Entscheidungsgründe:

Der Kläger begehrte Zahlung von S 107.000,-- sA als Schadenersatz aus einem von ihm auf der von der Beklagten betriebenen Gokartbahn erlittenen Unfall, bei dem er durch die Bremsscheibe eines anderen Gokarts verletzt worden war; er erhob auch ein künftige Schäden betreffendes Feststellungsbegehren.

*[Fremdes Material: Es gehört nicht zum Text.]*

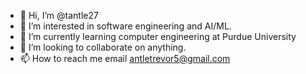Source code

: - 👋 Hi, I’m @tantle27
- 👀 I’m interested in software engineering and AI/ML. 
- 🌱 I’m currently learning computer engineering at Purdue University
- 💞️ I’m looking to collaborate on anything.
- 📫 How to reach me email antletrevor5@gmail.com

<!---
tantle27/tantle27 is a ✨ special ✨ repository because its `README.md` (this file) appears on your GitHub profile.
You can click the Preview link to take a look at your changes.
--->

Das Erstgericht wies das Klagebegehren ab. Es stellte ua fest, dass die Gokartbahn der Beklagten von einem Mitarbeiter des Klägers zur Durchführung eines Rennens gemietet wurde. Dem Kläger war der Umgang mit Gokarts vertraut. Die Gokartbahn der Beklagten entsprach am Unfallstag den technischen Vorschriften. Die Gokarts waren serienmäßig ausgerüstet. Bei keinem normal ausgerüsteten Gokart ist die freiliegende Bremsscheibe der Hinterachse verkleidet oder abgedeckt. Die Bahnbenützer wurden durch Hinweisschilder darauf aufmerksam gemacht, dass die Benützung grundsätzlich auf eigene Gefahr erfolge und dass die Beklagte keinerlei Haftung für allfällige Unfälle übernehme. Im Verlauf des Rennens kollidierten zwei Gokarts. Ein Gokart wurde im Bereich der Hinterachse angehoben. Der in sehr geringem Abstand nachfolgende Kläger unterfuhr das vor ihm befindliche Gokart. Sein Fuß geriet unter die freiliegende Bremsscheibe der Hinterachse, wodurch eine Zehe des Klägers zur Hälfte abgetrennt wurde.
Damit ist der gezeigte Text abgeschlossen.